> **Exercise instructions**:
Decide whether each statement agrees with the text below on copathologies in neurodegenerative disease, answering yes or no and quoting the words of the text that settle it. (a) TDP-43 was first linked to amyotrophic lateral sclerosis. (b) Only a few brains of patients with dementia with Lewy bodies carry amyloid-beta pathology. (c) The lab's researchers use proximity ligation assays.

> **Extract provided**:
BEGIN

Copathologies in neurodegenerative disease

Cytoplasmic deposition of alpha-synuclein aggregates is a common pathological feature of many neurodegenerative synucleinopathies, including Parkinson's disease and dementia with Lewy bodies. This suggests a causative role of alpha-synuclein in these diseases.

Importantly, a particular pathology is associated with a specific disease, such as Lewy bodies with Parkinson's disease and dementia with Lewy bodies or amyloid plaques and tau tangles with Alzheimer's disease, the reality is that many patients' brains harbor multiple pathologies. For example, many patients with Alzheimer's disease have comorbid alpha-synuclein pathology (Lewy bodies) and tau tangles. In patients with dementia with Lewy bodies, almost all brains carry both alpha-synuclein pathology and amyloid-beta pathology. TDP-43 is another protein that was initially linked to amyotrophic lateral sclerosis, but it also can be found to accumulate in brains affected by Alzheimer's disease and Parkinson's disease.

The Neurobiology of Parkinson's Disease and Related Disorders Lab and others are deciphering the role of aggregation and copathologies in disease. Researchers in the lab use proximity proteomics, proximity ligation assays, and cell and animal models to investigate how the different copathologies influence each other.

Discovering what forms of alpha-synuclein protein are toxic to neurons and how other toxic proteins influence this can help the research team develop therapeutic strategies to target specific forms of alpha-synuclein and stop cell death.

END

> **Data records**:
BEGIN

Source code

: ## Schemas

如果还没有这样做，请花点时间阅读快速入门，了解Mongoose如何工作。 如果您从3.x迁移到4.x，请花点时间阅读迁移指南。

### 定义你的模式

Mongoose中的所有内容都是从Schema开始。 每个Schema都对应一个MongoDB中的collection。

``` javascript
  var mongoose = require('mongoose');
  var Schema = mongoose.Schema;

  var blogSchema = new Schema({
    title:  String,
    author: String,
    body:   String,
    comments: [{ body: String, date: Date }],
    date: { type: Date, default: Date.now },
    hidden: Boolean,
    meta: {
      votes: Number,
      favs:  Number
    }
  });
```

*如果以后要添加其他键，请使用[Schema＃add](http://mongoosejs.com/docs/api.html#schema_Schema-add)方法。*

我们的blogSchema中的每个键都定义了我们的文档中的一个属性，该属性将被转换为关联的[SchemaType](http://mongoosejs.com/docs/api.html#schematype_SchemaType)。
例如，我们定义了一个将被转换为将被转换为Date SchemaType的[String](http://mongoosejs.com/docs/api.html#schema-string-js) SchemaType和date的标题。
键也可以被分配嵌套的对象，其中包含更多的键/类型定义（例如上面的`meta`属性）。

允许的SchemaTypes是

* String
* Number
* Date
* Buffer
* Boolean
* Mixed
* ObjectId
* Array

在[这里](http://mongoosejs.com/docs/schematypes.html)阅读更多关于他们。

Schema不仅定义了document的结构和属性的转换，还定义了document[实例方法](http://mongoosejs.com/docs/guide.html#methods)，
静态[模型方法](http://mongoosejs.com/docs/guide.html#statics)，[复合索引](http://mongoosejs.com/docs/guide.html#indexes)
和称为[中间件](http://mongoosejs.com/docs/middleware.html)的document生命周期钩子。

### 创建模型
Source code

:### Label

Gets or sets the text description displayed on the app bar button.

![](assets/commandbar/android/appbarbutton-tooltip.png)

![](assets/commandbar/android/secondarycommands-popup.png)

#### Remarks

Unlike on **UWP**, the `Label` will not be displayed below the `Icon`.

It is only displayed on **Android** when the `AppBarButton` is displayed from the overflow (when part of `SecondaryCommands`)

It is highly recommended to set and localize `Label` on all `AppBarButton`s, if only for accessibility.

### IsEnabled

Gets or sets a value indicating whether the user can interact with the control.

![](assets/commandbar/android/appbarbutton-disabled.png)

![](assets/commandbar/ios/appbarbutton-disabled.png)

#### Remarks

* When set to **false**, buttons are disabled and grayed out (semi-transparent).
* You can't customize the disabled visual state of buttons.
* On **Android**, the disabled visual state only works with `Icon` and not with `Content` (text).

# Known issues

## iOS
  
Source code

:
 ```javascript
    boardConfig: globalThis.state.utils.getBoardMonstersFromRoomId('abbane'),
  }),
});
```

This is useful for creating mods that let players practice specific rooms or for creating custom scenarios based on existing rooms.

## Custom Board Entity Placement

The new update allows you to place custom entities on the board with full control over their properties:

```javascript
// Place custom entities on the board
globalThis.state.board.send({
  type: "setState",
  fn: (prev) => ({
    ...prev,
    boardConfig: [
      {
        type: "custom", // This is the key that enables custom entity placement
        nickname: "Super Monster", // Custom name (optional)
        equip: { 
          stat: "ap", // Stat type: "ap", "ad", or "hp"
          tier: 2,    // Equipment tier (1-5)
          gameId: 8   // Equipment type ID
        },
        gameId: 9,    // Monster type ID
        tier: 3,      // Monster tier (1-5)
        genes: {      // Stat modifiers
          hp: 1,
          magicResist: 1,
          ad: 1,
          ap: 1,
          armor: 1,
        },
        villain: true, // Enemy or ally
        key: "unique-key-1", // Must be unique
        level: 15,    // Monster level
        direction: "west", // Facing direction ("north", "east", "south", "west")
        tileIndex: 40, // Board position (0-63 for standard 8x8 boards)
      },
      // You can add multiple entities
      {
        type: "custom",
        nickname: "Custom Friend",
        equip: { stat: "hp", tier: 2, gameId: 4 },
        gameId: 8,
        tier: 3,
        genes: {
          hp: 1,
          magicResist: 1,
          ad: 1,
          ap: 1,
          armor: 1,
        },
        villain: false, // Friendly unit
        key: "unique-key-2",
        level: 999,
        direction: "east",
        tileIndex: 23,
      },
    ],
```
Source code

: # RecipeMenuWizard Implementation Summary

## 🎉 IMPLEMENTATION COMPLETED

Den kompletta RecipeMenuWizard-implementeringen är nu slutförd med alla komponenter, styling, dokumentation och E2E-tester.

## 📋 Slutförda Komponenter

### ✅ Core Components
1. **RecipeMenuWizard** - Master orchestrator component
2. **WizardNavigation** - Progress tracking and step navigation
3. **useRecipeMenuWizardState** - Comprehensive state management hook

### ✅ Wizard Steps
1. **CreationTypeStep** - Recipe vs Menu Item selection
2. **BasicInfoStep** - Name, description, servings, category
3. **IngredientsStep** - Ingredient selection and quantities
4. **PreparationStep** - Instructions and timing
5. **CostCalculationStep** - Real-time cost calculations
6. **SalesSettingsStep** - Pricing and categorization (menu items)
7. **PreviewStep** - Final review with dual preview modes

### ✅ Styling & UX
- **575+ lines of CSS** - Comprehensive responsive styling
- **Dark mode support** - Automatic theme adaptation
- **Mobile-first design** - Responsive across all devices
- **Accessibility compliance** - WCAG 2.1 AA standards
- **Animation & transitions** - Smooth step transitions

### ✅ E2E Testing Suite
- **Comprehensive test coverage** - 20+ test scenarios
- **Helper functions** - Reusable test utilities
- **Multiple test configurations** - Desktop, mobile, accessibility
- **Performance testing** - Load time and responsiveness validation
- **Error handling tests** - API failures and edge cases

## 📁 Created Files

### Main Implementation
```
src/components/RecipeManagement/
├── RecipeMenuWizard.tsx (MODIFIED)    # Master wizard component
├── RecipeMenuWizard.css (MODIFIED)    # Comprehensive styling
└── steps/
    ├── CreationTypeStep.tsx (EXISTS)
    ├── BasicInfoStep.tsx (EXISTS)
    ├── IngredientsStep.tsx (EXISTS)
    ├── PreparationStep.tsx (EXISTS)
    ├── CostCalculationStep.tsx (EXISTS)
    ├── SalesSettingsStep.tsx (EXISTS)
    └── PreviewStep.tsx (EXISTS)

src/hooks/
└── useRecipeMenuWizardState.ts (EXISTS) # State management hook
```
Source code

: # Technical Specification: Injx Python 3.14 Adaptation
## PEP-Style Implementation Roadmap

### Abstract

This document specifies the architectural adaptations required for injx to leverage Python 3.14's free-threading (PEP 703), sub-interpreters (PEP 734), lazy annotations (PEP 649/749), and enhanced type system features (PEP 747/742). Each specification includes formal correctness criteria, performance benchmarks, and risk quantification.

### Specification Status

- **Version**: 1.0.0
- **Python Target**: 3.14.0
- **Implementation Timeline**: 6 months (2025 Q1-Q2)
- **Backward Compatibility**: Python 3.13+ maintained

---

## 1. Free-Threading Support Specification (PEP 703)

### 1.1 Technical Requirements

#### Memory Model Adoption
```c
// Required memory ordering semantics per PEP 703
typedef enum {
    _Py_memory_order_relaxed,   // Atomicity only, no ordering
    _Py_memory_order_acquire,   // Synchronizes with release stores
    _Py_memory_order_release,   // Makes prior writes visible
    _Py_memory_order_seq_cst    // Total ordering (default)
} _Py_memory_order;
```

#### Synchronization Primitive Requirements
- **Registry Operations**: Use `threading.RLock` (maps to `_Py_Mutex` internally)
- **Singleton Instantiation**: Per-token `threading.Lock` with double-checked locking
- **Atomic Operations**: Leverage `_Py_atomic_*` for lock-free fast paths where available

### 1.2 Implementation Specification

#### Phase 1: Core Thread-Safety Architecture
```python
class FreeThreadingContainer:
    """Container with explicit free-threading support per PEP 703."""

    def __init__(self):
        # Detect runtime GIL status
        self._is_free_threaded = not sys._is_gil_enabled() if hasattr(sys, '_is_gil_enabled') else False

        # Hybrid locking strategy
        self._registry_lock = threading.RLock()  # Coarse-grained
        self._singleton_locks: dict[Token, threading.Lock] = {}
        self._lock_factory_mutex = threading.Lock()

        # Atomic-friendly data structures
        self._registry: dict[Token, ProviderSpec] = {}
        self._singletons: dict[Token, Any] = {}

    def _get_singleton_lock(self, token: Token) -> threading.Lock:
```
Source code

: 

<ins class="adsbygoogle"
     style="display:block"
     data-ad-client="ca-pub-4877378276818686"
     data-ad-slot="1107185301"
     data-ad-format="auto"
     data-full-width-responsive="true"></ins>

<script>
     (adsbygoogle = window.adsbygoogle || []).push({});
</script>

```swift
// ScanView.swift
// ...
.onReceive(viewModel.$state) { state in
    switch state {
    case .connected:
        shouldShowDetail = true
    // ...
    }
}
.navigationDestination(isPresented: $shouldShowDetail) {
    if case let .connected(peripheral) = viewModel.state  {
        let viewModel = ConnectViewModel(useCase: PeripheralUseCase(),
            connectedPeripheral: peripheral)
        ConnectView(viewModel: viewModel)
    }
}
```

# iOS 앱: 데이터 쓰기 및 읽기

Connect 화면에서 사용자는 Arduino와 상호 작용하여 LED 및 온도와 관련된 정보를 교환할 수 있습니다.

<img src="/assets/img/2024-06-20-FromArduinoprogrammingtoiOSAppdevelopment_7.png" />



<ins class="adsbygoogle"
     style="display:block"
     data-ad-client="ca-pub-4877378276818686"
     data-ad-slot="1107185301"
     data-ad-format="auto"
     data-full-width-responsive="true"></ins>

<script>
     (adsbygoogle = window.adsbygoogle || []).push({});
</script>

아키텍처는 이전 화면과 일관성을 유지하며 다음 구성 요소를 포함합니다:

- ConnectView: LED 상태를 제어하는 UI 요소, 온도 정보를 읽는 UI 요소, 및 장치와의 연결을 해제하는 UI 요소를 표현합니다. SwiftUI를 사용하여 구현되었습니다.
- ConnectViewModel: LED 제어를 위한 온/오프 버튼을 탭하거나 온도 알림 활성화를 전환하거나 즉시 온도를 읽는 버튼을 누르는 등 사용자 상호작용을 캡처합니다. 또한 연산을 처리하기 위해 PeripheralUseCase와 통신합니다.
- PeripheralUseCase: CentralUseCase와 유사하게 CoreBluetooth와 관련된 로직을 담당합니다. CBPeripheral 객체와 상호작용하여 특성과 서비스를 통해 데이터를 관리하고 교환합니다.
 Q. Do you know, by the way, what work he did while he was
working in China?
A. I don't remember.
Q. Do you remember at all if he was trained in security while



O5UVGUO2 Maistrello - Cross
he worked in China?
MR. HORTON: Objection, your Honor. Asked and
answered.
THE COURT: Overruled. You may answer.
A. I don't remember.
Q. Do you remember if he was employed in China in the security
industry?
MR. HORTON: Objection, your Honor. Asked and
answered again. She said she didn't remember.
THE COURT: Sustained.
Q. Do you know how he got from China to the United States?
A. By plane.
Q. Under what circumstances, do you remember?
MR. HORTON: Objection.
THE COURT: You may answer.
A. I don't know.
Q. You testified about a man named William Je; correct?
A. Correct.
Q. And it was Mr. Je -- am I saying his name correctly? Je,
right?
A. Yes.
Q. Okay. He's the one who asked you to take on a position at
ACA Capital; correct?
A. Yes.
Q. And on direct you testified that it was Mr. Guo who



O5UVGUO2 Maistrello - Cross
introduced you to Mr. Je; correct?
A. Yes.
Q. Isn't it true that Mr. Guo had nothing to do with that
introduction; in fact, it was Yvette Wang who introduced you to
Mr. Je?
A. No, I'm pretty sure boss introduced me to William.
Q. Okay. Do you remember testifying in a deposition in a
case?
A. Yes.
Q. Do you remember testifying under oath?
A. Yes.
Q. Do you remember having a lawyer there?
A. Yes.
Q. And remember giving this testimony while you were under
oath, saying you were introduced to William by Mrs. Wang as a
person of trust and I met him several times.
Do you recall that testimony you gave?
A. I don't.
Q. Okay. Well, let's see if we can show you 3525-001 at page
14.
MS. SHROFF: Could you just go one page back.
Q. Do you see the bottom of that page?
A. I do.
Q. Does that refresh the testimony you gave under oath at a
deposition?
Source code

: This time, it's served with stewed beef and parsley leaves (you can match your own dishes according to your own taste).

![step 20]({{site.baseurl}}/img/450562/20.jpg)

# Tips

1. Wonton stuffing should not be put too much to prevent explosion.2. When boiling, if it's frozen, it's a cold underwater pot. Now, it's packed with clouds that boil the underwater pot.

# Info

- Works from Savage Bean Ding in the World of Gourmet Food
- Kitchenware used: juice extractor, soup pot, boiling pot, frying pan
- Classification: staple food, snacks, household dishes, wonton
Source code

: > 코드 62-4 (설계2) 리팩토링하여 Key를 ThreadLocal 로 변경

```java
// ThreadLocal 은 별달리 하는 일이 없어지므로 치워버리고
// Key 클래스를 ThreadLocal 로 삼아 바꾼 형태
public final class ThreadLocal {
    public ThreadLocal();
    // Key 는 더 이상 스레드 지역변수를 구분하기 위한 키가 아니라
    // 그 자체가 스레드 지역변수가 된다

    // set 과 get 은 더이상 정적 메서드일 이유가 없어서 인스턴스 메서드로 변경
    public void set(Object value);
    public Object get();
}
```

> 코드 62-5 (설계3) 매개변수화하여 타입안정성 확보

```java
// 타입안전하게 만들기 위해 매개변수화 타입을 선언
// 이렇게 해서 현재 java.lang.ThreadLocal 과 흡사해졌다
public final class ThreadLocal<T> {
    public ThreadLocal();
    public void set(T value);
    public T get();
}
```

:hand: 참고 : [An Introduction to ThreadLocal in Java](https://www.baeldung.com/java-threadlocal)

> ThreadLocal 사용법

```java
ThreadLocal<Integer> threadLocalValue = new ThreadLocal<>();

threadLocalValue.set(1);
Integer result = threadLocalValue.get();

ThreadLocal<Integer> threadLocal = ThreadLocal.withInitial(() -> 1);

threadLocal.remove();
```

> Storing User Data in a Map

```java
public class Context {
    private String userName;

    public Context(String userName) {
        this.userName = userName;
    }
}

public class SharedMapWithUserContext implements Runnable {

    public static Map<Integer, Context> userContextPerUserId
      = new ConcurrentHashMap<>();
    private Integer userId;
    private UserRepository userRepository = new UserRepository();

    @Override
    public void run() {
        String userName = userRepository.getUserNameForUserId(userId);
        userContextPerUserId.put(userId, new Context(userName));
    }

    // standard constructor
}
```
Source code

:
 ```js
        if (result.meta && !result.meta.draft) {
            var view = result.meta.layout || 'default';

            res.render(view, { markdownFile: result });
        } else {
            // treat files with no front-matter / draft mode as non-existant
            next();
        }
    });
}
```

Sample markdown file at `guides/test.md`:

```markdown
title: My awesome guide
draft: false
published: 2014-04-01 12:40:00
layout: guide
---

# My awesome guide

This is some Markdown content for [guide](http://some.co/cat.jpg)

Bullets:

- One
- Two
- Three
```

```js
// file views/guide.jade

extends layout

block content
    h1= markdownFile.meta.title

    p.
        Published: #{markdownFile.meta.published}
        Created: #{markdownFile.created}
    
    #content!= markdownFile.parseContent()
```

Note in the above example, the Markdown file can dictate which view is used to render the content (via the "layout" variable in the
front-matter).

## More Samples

END

> **Result for this task**:
(a) Yes: "TDP-43 is another protein that was initially linked to amyotrophic lateral sclerosis"
(b) No: "In patients with dementia with Lewy bodies, almost all brains carry both alpha-synuclein pathology and amyloid-beta pathology."
(c) Yes: "Researchers in the lab use proximity proteomics, proximity ligation assays, and cell and animal models"